Depuis le changement de statut de la Poste, en 1991, « le recours aux CDD est devenu systématique » et des milliers de postiers ont cumulé des CDD avant d’être embauchés, dénonce le syndicat. Et il y a cette convention collective commune à la Poste et à France Telecom, qui selon lui, prévoyait que l’ancienneté soit prise en compte à partir du premier CDD. Les armes étaient bien affûtées et le combat, l’espérait-il, déboucherait sur une victoire. Mais le tribunal de grande instance de Paris ne l’a pas entendu de la même oreille. « Contrairement à ce que soutient la CFTC, il ne résulte pas de la convention que la date d’entrée en fonction permettant de calculer l’ancienneté soit celle de l’entrée en fonction au titre du premier contrat qui aurait été conclu avec la Poste », a indiqué le tribunal. Et il va même plus loin en précisant que « la date d’entrée en fonction à prendre en considération est celle de l’entrée en fonction au titre du contrat de travail en cours », autrement dit un CDI.

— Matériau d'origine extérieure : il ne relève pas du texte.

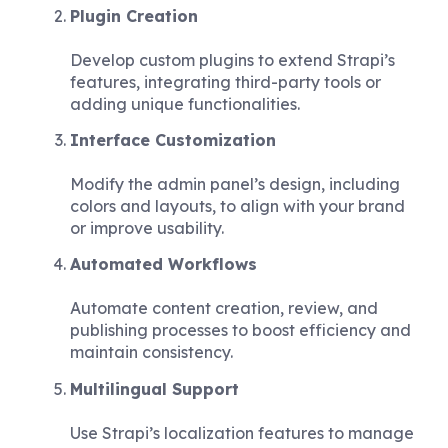
Plugin Creation
Develop custom plugins to extend Strapi’s
features, integrating third-party tools or
adding unique functionalities.
Interface Customization
Modify the admin panel’s design, including
colors and layouts, to align with your brand
or improve usability.
Automated Workflows
Automate content creation, review, and
publishing processes to boost efficiency and
maintain consistency.
Multilingual Support
Use Strapi’s localization features to manage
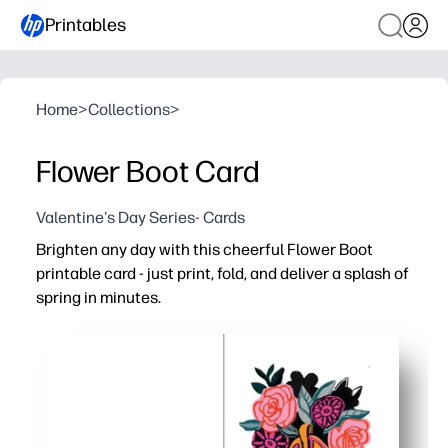
Printables
Home
>
Collections
>
Flower Boot Card
Valentine's Day Series- Cards
Brighten any day with this cheerful Flower Boot
printable card - just print, fold, and deliver a splash of
spring in minutes.
Why it works:
Zero-prep convenience - quick home print, easy fold, no 
Kid-friendly and classroom-ready - invite children to ad
Versatile for thank-yous, birthdays, teacher appreciatio
Crisp, high-quality artwork - designed to look vibrant o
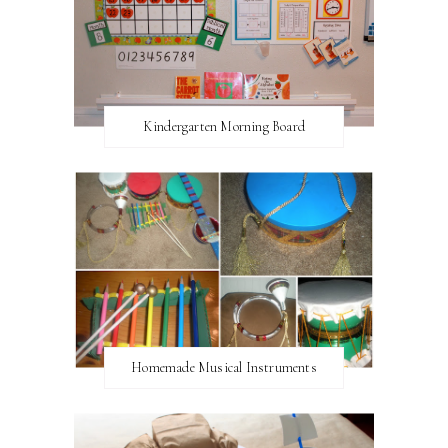
Kindergarten Morning Board
Homemade Musical Instruments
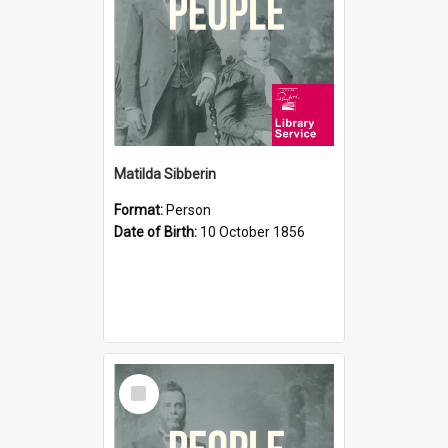
Matilda Sibberin
Format:
Person
Date of Birth:
10 October 1856
Select
Item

La CFTC a continué dans son attaque en affirmant que l’entreprise avait recours de manière abusive et systématique aux CDD malgré plusieurs accords. Il a exhibé alors pour preuve 74 décisions de justice entre 1992 et 2009, concernant 110 salariés. Imperturbable, le tribunal freine une nouvelle fois l’élan de la CFTC. Il a jugé la demande irrecevable, au motif qu’il n’était saisi d’aucun fait particulier et que la demande avait un caractère général. Quant à la Poste, pour se défendre de l’image que voulait lui faire endosser le syndicat, elle a rappelé qu’elle avait actuellement un taux d’emploi en CDD de 3 %, un taux « divisé par 2 depuis 2003 ». Et 19 000 personnes en CDD ont vu leur contrat transformé en CDI entre 2005 et 2009.
Une bataille de perdue mais pas la guerre, répond le syndicat. « C’était une démarche historique. Si le TGI avait émis un avis favorable sur la recevabilité, cela pouvait faire boule de neige, tout le monde aurait pu se saisir de cette affaire, au lieu d’aller aux prud’hommes défendre un dossier puis un autre dossier. » Et de poursuivre « qu’il y avait neuf chances sur dix pour qu’il fasse appel ».